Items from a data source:
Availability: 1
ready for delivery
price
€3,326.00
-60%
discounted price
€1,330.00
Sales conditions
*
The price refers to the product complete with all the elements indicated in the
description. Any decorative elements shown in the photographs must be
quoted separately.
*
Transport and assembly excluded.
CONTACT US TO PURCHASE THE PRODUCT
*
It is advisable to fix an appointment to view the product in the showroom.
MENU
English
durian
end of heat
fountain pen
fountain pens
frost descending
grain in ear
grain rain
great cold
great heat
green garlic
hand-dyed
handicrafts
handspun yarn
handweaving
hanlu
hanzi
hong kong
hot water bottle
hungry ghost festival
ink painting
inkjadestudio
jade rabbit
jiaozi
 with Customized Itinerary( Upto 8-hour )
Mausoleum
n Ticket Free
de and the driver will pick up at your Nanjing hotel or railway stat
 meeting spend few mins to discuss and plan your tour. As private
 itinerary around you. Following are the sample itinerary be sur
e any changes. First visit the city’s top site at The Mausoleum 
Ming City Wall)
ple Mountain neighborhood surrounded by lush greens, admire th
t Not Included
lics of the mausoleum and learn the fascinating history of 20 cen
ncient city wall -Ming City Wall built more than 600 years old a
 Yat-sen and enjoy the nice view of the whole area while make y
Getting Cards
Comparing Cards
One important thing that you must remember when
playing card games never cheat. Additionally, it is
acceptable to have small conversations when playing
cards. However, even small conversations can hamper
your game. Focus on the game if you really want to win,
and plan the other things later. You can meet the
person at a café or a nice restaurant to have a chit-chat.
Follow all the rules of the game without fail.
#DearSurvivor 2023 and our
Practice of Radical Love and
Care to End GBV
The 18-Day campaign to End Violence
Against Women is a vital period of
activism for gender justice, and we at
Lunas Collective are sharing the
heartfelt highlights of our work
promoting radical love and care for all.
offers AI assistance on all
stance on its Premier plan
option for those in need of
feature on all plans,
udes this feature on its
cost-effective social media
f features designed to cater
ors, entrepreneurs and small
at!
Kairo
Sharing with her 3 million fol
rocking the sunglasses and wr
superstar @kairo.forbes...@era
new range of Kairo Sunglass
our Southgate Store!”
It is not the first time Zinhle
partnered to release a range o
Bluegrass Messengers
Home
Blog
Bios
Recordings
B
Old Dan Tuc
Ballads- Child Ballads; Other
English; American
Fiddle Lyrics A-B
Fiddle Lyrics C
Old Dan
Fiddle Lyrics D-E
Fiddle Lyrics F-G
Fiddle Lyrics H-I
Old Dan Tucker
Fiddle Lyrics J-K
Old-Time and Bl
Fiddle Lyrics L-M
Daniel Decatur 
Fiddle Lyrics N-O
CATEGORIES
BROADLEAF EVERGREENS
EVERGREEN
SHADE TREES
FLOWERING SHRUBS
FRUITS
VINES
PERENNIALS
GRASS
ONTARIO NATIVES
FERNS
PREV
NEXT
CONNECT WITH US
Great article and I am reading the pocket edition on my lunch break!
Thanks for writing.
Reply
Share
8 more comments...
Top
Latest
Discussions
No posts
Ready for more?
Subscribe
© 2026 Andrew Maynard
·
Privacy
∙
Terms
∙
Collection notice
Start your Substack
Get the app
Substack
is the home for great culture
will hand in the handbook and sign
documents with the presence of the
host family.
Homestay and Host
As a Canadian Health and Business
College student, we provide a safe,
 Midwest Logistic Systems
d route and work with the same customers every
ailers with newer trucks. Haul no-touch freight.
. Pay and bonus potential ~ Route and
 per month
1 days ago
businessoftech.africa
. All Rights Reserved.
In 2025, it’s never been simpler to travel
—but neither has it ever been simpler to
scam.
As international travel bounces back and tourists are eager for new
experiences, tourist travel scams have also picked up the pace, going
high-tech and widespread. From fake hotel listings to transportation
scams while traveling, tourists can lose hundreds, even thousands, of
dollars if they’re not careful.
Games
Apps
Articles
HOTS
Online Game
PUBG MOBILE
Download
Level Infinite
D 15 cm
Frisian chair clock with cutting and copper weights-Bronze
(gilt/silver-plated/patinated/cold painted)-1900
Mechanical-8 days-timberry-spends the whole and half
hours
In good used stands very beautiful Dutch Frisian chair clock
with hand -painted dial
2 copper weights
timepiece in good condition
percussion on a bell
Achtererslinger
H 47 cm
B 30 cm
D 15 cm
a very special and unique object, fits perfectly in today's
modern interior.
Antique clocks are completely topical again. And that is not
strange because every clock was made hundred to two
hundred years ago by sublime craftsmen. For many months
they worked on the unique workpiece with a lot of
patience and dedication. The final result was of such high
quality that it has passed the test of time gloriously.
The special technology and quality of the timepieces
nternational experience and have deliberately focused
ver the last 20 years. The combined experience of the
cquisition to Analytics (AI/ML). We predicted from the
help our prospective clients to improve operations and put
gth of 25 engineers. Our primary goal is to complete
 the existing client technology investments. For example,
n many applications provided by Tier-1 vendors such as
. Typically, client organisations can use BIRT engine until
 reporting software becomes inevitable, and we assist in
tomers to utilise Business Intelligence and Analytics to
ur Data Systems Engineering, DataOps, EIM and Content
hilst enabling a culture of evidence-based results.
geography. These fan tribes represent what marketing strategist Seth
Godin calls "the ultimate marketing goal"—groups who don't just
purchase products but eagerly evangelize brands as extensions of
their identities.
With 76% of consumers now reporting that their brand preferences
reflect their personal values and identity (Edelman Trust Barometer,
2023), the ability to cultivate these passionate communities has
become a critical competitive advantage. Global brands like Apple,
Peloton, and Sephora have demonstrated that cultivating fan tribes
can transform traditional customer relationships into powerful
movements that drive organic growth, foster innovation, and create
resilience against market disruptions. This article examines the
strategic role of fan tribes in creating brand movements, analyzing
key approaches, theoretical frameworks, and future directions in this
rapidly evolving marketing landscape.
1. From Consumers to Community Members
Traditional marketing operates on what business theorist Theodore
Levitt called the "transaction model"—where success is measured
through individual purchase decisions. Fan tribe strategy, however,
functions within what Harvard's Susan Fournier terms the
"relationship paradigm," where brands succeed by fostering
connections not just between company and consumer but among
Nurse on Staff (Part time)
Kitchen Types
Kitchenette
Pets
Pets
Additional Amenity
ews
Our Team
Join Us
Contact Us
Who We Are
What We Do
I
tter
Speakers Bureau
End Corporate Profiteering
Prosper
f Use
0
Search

## Your goal
Could each line above be retyped exactly?

## Solved problem
Availability: 1
ready for delivery
price
€3,326.00
-60%
discounted price
€1,330.00
Sales conditions
*
The price refers to the product complete with all the elements indicated in the
description. Any decorative elements shown in the photographs must be
quoted separately.
*
Transport and assembly excluded.
CONTACT US TO PURCHASE THE PRODUCT
*
It is advisable to fix an appointment to view the product in the showroom.
MENU
English
durian
end of heat
fountain pen
fountain pens
frost descending
grain in ear
grain rain
great cold
great heat
green garlic
hand-dyed
handicrafts
handspun yarn
handweaving
hanlu
hanzi
hong kong
hot water bottle
hungry ghost festival
ink painting
inkjadestudio
jade rabbit
jiaozi
 with Customized Itinerary( Upto 8-hour )
Mausoleum
n Ticket Free
de and the driver will pick up at your Nanjing hotel or railway stat
 meeting spend few mins to discuss and plan your tour. As private
 itinerary around you. Following are the sample itinerary be sur
e any changes. First visit the city’s top site at The Mausoleum 
Ming City Wall)
ple Mountain neighborhood surrounded by lush greens, admire th
t Not Included
lics of the mausoleum and learn the fascinating history of 20 cen
ncient city wall -Ming City Wall built more than 600 years old a
 Yat-sen and enjoy the nice view of the whole area while make y
Getting Cards
Comparing Cards
One important thing that you must remember when
playing card games never cheat. Additionally, it is
acceptable to have small conversations when playing
cards. However, even small conversations can hamper
your game. Focus on the game if you really want to win,
and plan the other things later. You can meet the
person at a café or a nice restaurant to have a chit-chat.
Follow all the rules of the game without fail.
#DearSurvivor 2023 and our
Practice of Radical Love and
Care to End GBV
The 18-Day campaign to End Violence
Against Women is a vital period of
activism for gender justice, and we at
Lunas Collective are sharing the
heartfelt highlights of our work
promoting radical love and care for all.
offers AI assistance on all
stance on its Premier plan
option for those in need of
feature on all plans,
udes this feature on its
cost-effective social media
f features designed to cater
ors, entrepreneurs and small
at!
Kairo
Sharing with her 3 million fol
rocking the sunglasses and wr
superstar @kairo.forbes...@era
new range of Kairo Sunglass
our Southgate Store!”
It is not the first time Zinhle
partnered to release a range o
Bluegrass Messengers
Home
Blog
Bios
Recordings
B
Old Dan Tuc
Ballads- Child Ballads; Other
English; American
Fiddle Lyrics A-B
Fiddle Lyrics C
Old Dan
Fiddle Lyrics D-E
Fiddle Lyrics F-G
Fiddle Lyrics H-I
Old Dan Tucker
Fiddle Lyrics J-K
Old-Time and Bl
Fiddle Lyrics L-M
Daniel Decatur 
Fiddle Lyrics N-O
CATEGORIES
BROADLEAF EVERGREENS
EVERGREEN
SHADE TREES
FLOWERING SHRUBS
FRUITS
VINES
PERENNIALS
GRASS
ONTARIO NATIVES
FERNS
PREV
NEXT
CONNECT WITH US
Great article and I am reading the pocket edition on my lunch break!
Thanks for writing.
Reply
Share
8 more comments...
Top
Latest
Discussions
No posts
Ready for more?
Subscribe
© 2026 Andrew Maynard
·
Privacy
∙
Terms
∙
Collection notice
Start your Substack
Get the app
Substack
is the home for great culture
will hand in the handbook and sign
documents with the presence of the
host family.
Homestay and Host
As a Canadian Health and Business
College student, we provide a safe,
 Midwest Logistic Systems
d route and work with the same customers every
ailers with newer trucks. Haul no-touch freight.
. Pay and bonus potential ~ Route and
 per month
1 days ago
businessoftech.africa
. All Rights Reserved.
In 2025, it’s never been simpler to travel
—but neither has it ever been simpler to
scam.
As international travel bounces back and tourists are eager for new
experiences, tourist travel scams have also picked up the pace, going
high-tech and widespread. From fake hotel listings to transportation
scams while traveling, tourists can lose hundreds, even thousands, of
dollars if they’re not careful.
Games
Apps
Articles
HOTS
Online Game
PUBG MOBILE
Download
Level Infinite
D 15 cm
Frisian chair clock with cutting and copper weights-Bronze
(gilt/silver-plated/patinated/cold painted)-1900
Mechanical-8 days-timberry-spends the whole and half
hours
In good used stands very beautiful Dutch Frisian chair clock
with hand -painted dial
2 copper weights
timepiece in good condition
percussion on a bell
Achtererslinger
H 47 cm
B 30 cm
D 15 cm
a very special and unique object, fits perfectly in today's
modern interior.
Antique clocks are completely topical again. And that is not
strange because every clock was made hundred to two
hundred years ago by sublime craftsmen. For many months
they worked on the unique workpiece with a lot of
patience and dedication. The final result was of such high
quality that it has passed the test of time gloriously.
The special technology and quality of the timepieces
nternational experience and have deliberately focused
ver the last 20 years. The combined experience of the
cquisition to Analytics (AI/ML). We predicted from the
help our prospective clients to improve operations and put
gth of 25 engineers. Our primary goal is to complete
 the existing client technology investments. For example,
n many applications provided by Tier-1 vendors such as
. Typically, client organisations can use BIRT engine until
 reporting software becomes inevitable, and we assist in
tomers to utilise Business Intelligence and Analytics to
ur Data Systems Engineering, DataOps, EIM and Content
hilst enabling a culture of evidence-based results.
geography. These fan tribes represent what marketing strategist Seth
Godin calls "the ultimate marketing goal"—groups who don't just
purchase products but eagerly evangelize brands as extensions of
their identities.
With 76% of consumers now reporting that their brand preferences
reflect their personal values and identity (Edelman Trust Barometer,
2023), the ability to cultivate these passionate communities has
become a critical competitive advantage. Global brands like Apple,
Peloton, and Sephora have demonstrated that cultivating fan tribes
can transform traditional customer relationships into powerful
movements that drive organic growth, foster innovation, and create
resilience against market disruptions. This article examines the
strategic role of fan tribes in creating brand movements, analyzing
key approaches, theoretical frameworks, and future directions in this
rapidly evolving marketing landscape.
1. From Consumers to Community Members
Traditional marketing operates on what business theorist Theodore
Levitt called the "transaction model"—where success is measured
through individual purchase decisions. Fan tribe strategy, however,
functions within what Harvard's Susan Fournier terms the
"relationship paradigm," where brands succeed by fostering
connections not just between company and consumer but among
Nurse on Staff (Part time)
Kitchen Types
Kitchenette
Pets
Pets
Additional Amenity
ews
Our Team
Join Us
Contact Us
Who We Are
What We Do
I
tter
Speakers Bureau
End Corporate Profiteering
Prosper
f Use
0
Search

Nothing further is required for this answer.